• Data to examine
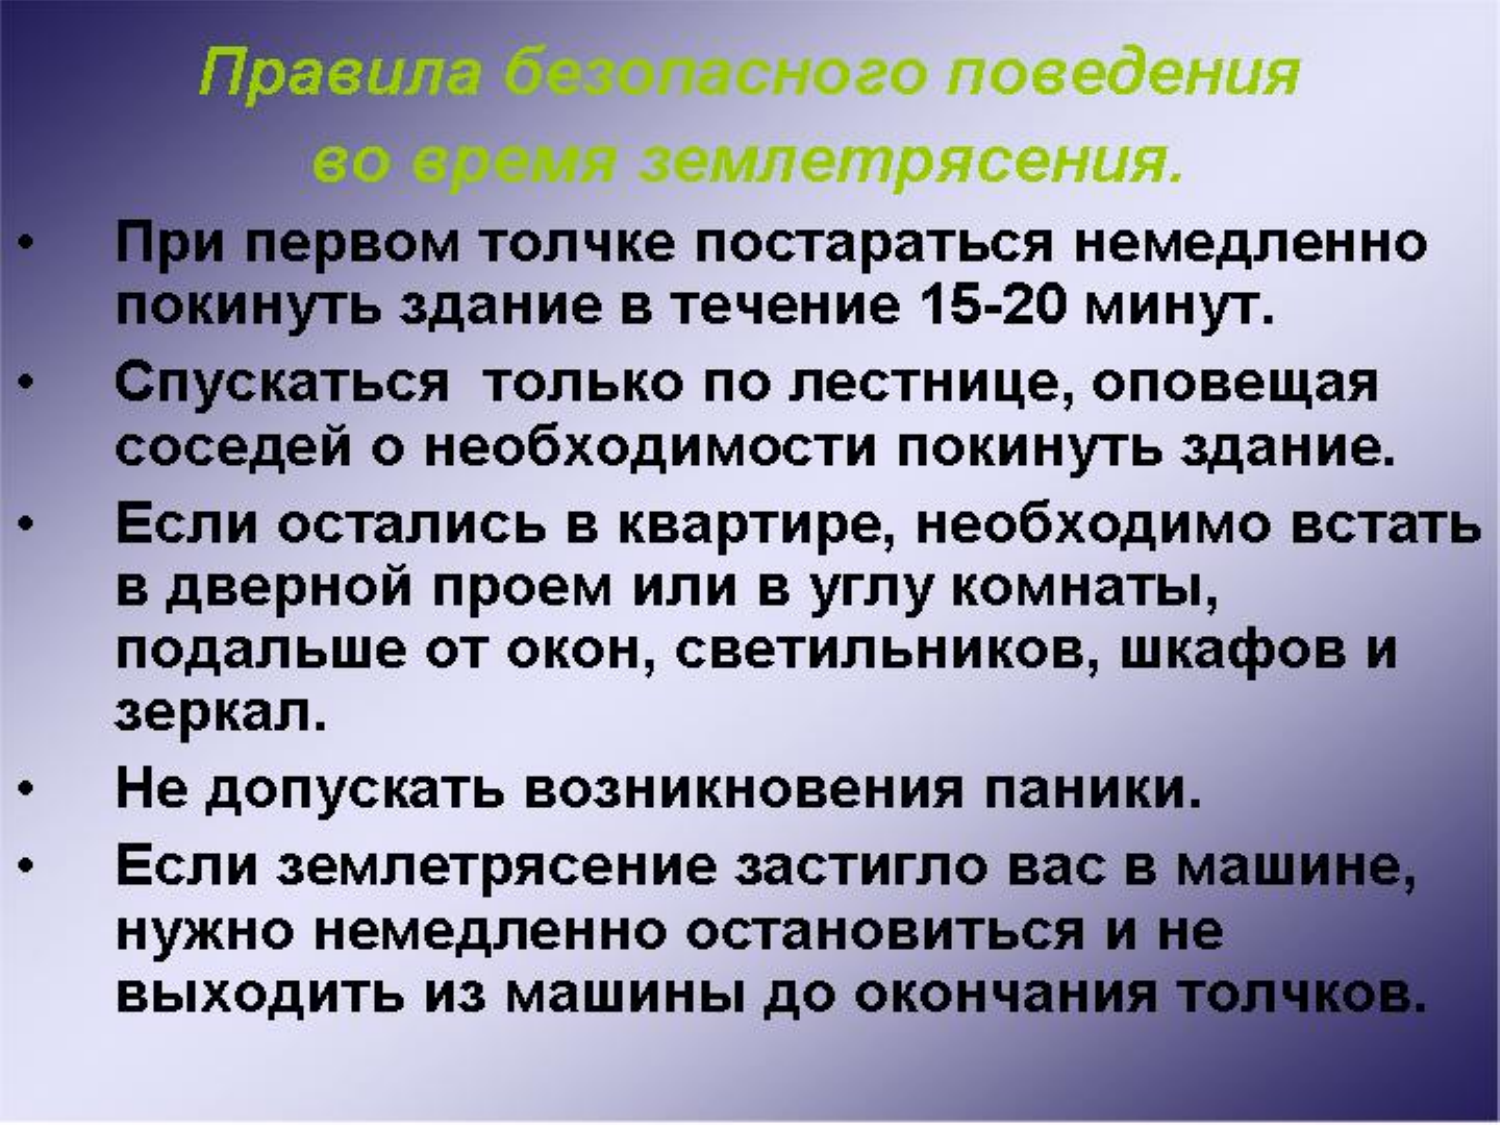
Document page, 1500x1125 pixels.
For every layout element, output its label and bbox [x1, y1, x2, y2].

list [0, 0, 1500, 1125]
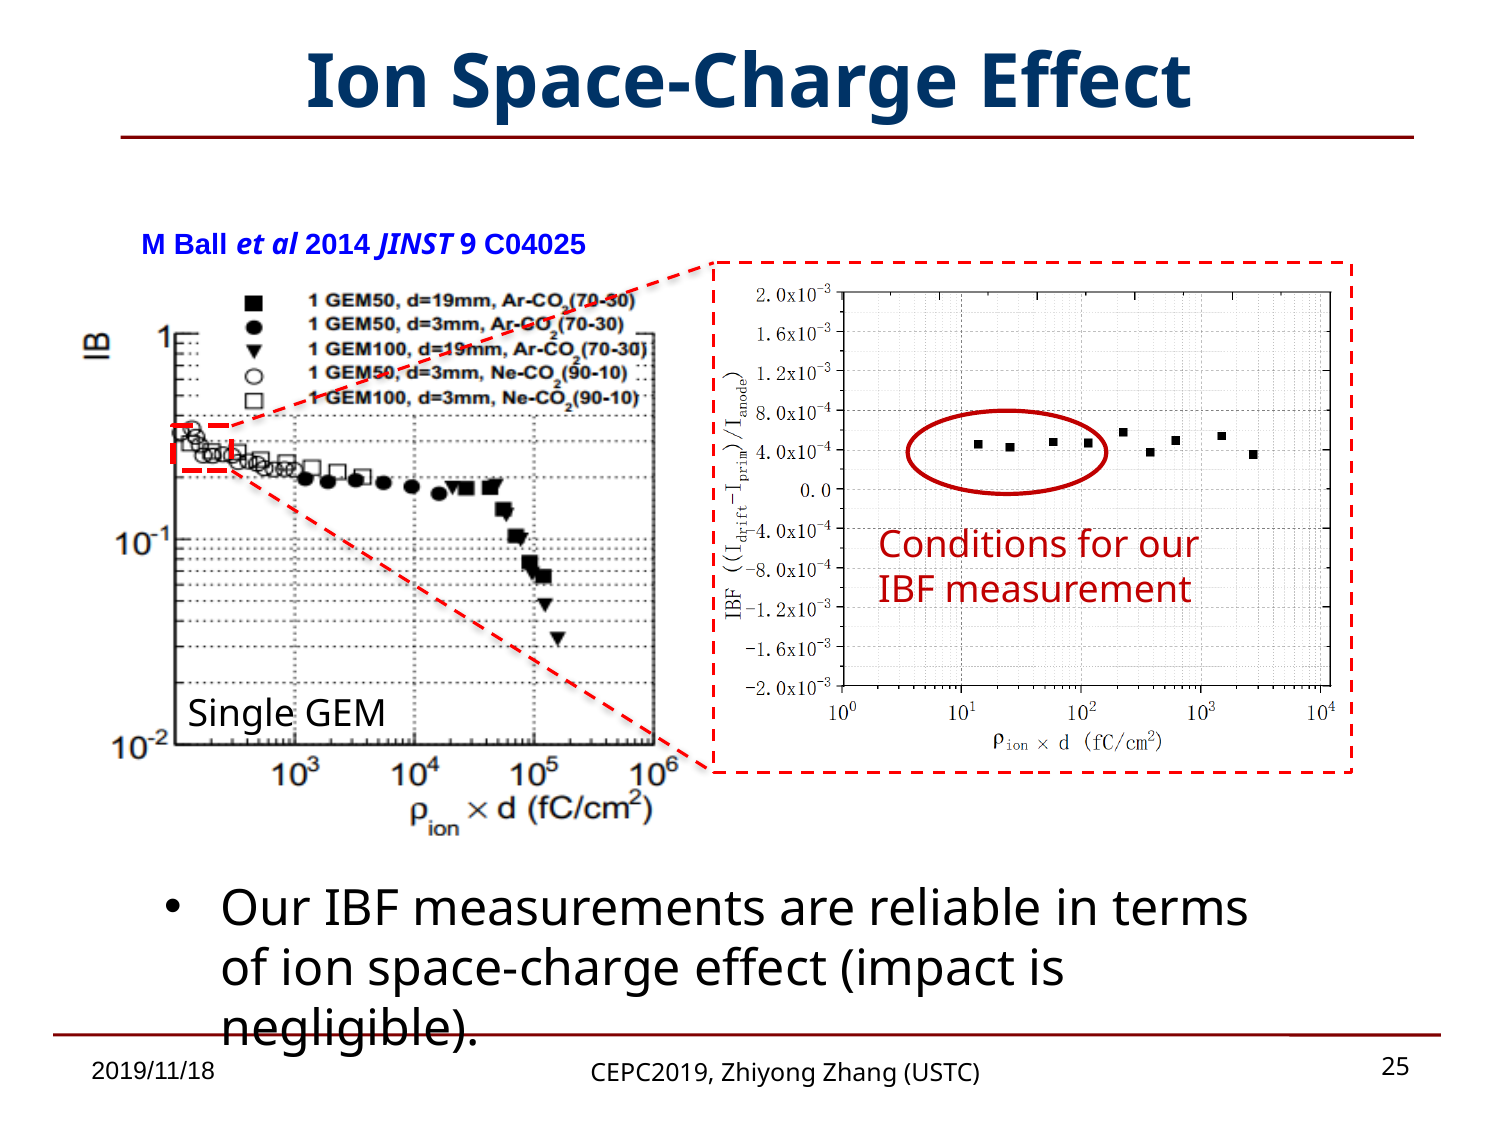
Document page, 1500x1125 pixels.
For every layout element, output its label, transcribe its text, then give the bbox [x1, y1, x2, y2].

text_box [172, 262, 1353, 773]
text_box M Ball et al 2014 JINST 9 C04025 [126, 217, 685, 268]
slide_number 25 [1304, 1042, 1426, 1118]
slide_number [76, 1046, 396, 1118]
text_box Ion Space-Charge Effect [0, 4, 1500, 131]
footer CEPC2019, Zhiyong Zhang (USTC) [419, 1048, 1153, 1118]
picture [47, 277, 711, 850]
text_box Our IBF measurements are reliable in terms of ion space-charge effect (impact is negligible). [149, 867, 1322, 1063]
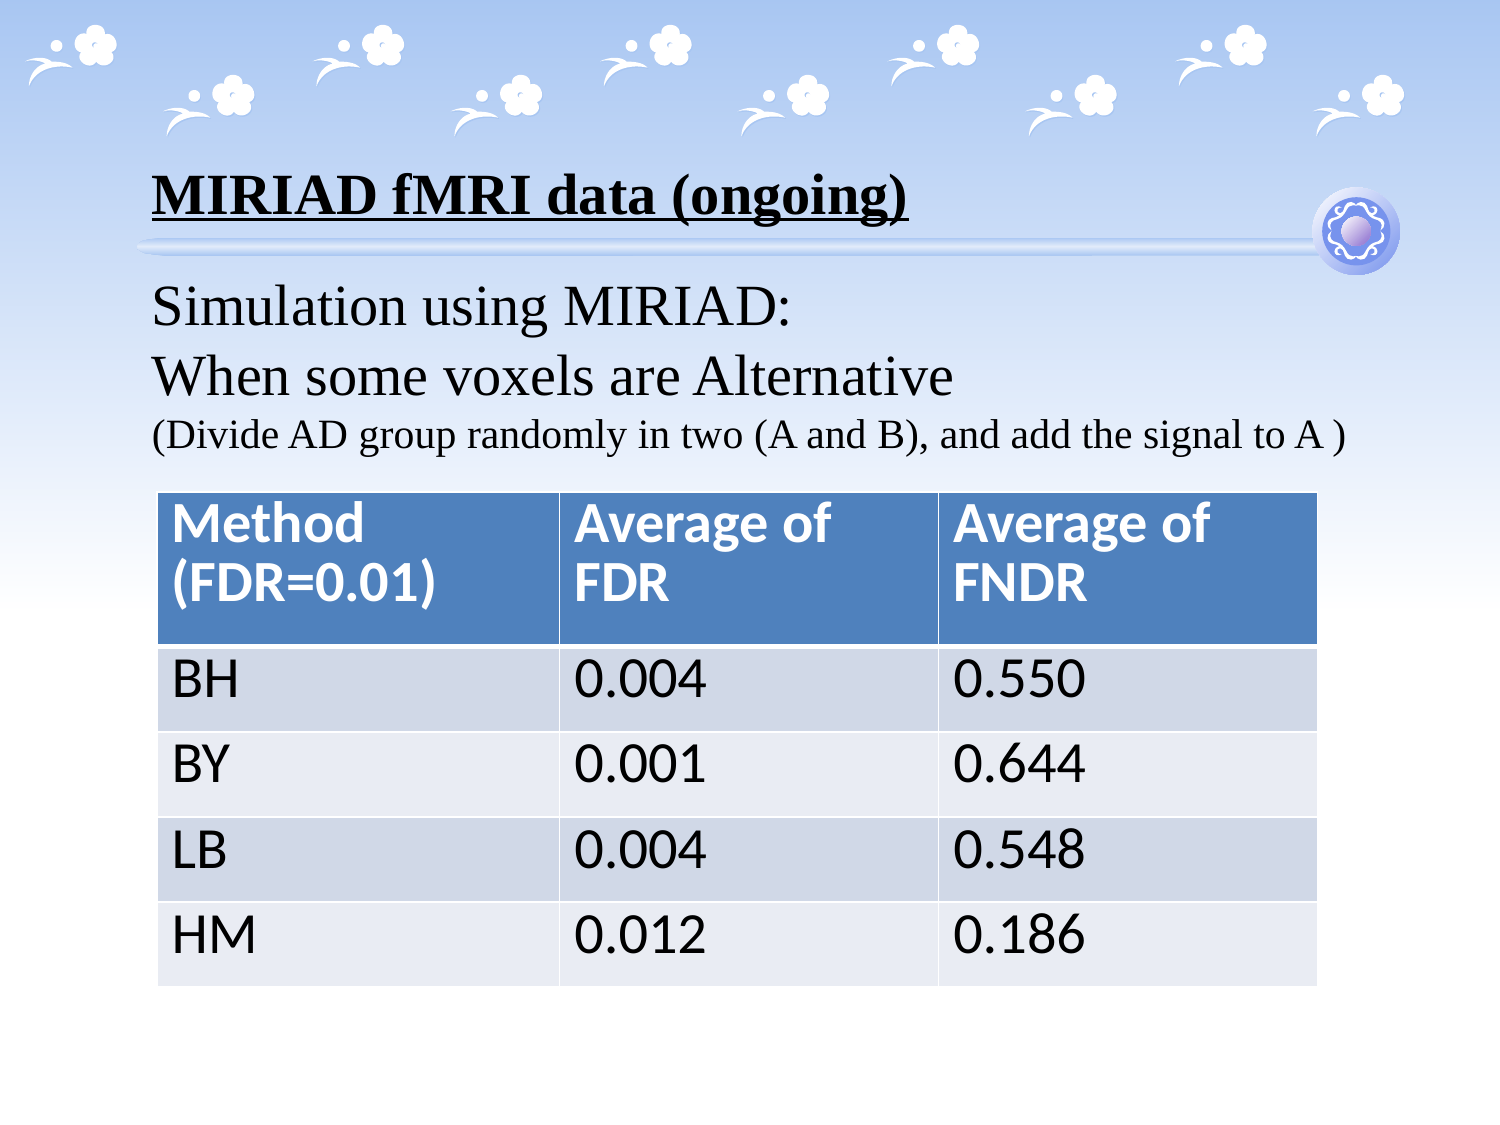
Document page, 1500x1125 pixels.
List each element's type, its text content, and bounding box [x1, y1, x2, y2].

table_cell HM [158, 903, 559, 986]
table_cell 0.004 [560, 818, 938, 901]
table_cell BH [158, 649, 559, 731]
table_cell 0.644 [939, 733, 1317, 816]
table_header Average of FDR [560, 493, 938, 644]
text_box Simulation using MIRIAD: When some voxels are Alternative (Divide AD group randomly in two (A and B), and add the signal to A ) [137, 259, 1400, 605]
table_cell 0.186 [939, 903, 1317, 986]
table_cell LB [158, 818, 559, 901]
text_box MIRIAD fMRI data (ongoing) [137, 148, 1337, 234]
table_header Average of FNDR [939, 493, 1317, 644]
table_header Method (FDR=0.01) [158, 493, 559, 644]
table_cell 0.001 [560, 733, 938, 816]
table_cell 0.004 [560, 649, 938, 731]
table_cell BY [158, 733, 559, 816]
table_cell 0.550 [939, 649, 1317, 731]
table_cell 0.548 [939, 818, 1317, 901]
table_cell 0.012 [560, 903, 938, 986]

• Work task
Write every line above again exactly, but leave the pictures out.

• Result of the task
Document page, 1500x1125 pixels.
For every layout element, output its label and bbox [x1, y1, x2, y2].

list [0, 0, 1500, 1125]
Document page, 1500x1125 pixels.
For every layout element, output its label, transcribe its text, then give the bbox [x1, y1, x2, y2].

text_box [172, 262, 1353, 773]
text_box M Ball et al 2014 JINST 9 C04025 [126, 217, 685, 268]
slide_number 25 [1304, 1042, 1426, 1118]
slide_number [76, 1046, 396, 1118]
text_box Ion Space-Charge Effect [0, 4, 1500, 131]
footer CEPC2019, Zhiyong Zhang (USTC) [419, 1048, 1153, 1118]
picture [47, 277, 711, 850]
text_box Our IBF measurements are reliable in terms of ion space-charge effect (impact is negligible). [149, 867, 1322, 1063]
Document page, 1500x1125 pixels.
List each element's type, its text content, and bounding box [x1, y1, x2, y2].

table_cell HM [158, 903, 559, 986]
table_cell 0.004 [560, 818, 938, 901]
table_cell BH [158, 649, 559, 731]
table_cell 0.644 [939, 733, 1317, 816]
table_header Average of FDR [560, 493, 938, 644]
text_box Simulation using MIRIAD: When some voxels are Alternative (Divide AD group randomly in two (A and B), and add the signal to A ) [137, 259, 1400, 605]
table_cell 0.186 [939, 903, 1317, 986]
table_cell LB [158, 818, 559, 901]
text_box MIRIAD fMRI data (ongoing) [137, 148, 1337, 234]
table_header Average of FNDR [939, 493, 1317, 644]
table_header Method (FDR=0.01) [158, 493, 559, 644]
table_cell 0.001 [560, 733, 938, 816]
table_cell 0.004 [560, 649, 938, 731]
table_cell BY [158, 733, 559, 816]
table_cell 0.550 [939, 649, 1317, 731]
table_cell 0.548 [939, 818, 1317, 901]
table_cell 0.012 [560, 903, 938, 986]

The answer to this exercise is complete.